■ **Collected data**
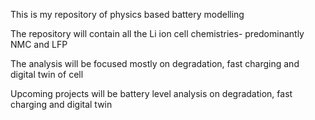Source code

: This is my repository of physics based battery modelling

The repository will contain all the Li ion cell chemistries- predominantly NMC and LFP

The analysis will be focused mostly on degradation, fast charging and digital twin of cell

Upcoming projects will be battery level analysis on degradation, fast charging and digital twin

■ **WORK REQUEST**
Reproduce every line of the records above verbatim, leaving out the pictures.

■ **WRITTEN ANSWER**
Source code

: This is my repository of physics based battery modelling

The repository will contain all the Li ion cell chemistries- predominantly NMC and LFP

The analysis will be focused mostly on degradation, fast charging and digital twin of cell

Upcoming projects will be battery level analysis on degradation, fast charging and digital twin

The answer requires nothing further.